Alonso was left annoyed at the Austin race over the way that he felt Raikkonen had gained a position on him despite having overtaken him when running wide across the kerbs at the exit of Turn 1.
After Raikkonen passed the Alpine driver, Alonso called on the Finn to hand the place back – but race control decided that no action needed be taken and let Raikkonen keep the position.
Later in the same fraught battle Giovinazzi was told to hand the place back after going off the road while passing Alonso.
After the race Alonso questioned the “strange” decision to let Raikkonen stay ahead while the other moves he was involved in had to be reversed.
Speaking about the incident, Masi explained that the circumstances of the incident were not clear cut and reckoned it was something that needed bringing up with drivers at the Mexican Grand Prix.
“I can understand his frustration,” said Masi. “The call in regards to him and Kimi at Turn 1 was certainly marginal.
“We certainly will have a discussion at the next drivers’ meeting with all of the drivers about it, because I think there was two parts to the story, let’s call it.
“There is being obviously the overtake and looking at the forcing off the track, and then obviously the subsequent element of the overtake. So it is something we will discuss at the next meeting.”
Masi noted that Raikkonen escaped because it could be argued that Alonso had pushed him wide in the first place.
“You hit the nail on the head, that’s why it was a marginal call. There were obviously the two elements of it that were looked at, and it was determined on that basis that marginally it made the decision: ‘let’s just leave it as it is’. But certainly it will no doubt be discussed at the next drivers’ meeting.”
Antonio Giovinazzi, Alfa Romeo Racing C41, Fernando Alonso, Alpine A521, and Kimi Raikkonen, Alfa Romeo Racing C41
Photo by: Andy Hone / Motorsport Images
Masi stressed that despite Alonso’s suggestion that a quick call had to be made on the incident it was necessary to study it properly.
“The important part is that you need to actually look at it, to actually look at everything around it. And my call to the teams is a recommendation.
“They can choose not to follow it, and if they choose not to, I don’t have the power to say you have to do this. It’s ‘I suggest that you do this’. And if they choose not to, I refer that to the stewards for them to view, and they’ll make their judgement accordingly.”
Asked if he thought Alonso was trying to prove a point with his subsequent move on Giovinazzi Masi said: “No, not at all. I didn’t hear Fernando’s radio at all, but obviously he went off and my suggestion went to the team that they give the position back, which happened.

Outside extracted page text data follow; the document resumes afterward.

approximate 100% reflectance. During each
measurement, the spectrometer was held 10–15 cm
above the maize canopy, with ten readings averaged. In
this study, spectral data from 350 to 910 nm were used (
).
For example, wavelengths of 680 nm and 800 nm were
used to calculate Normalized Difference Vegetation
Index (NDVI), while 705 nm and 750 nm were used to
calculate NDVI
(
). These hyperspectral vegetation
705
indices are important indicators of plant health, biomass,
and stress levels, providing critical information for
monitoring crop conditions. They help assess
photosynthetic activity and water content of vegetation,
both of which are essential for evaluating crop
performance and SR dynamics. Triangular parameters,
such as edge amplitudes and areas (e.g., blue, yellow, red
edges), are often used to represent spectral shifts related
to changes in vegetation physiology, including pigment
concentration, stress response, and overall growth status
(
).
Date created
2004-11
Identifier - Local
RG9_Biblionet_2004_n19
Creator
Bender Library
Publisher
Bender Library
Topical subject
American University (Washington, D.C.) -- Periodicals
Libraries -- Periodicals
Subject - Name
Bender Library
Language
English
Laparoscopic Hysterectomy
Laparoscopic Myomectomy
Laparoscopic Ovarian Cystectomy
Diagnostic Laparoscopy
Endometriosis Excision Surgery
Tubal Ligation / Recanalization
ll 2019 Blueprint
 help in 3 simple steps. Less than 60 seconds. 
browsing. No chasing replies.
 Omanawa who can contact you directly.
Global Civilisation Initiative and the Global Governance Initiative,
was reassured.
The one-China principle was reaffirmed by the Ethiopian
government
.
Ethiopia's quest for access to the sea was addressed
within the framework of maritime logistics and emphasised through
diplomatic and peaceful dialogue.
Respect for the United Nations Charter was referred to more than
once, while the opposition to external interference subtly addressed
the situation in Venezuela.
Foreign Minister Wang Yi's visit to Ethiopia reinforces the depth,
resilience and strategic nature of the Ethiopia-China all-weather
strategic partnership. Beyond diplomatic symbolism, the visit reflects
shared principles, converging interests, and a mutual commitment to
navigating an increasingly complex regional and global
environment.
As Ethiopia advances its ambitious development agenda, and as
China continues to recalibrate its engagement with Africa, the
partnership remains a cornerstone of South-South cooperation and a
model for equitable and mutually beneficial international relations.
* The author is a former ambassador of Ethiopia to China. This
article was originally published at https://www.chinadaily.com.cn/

“And then the same thing happened a couple of laps later with Antonio and Fernando, and the instruction went to Alfa Romeo for that position to be given back.”
Masi acknowledged that Alonso’s name has featured several times of late in the context of FIA decisions.
“I think it is funny how the incidents come up, but I treat each and every incident and have a look at each and every one regardless of who is involved in it.”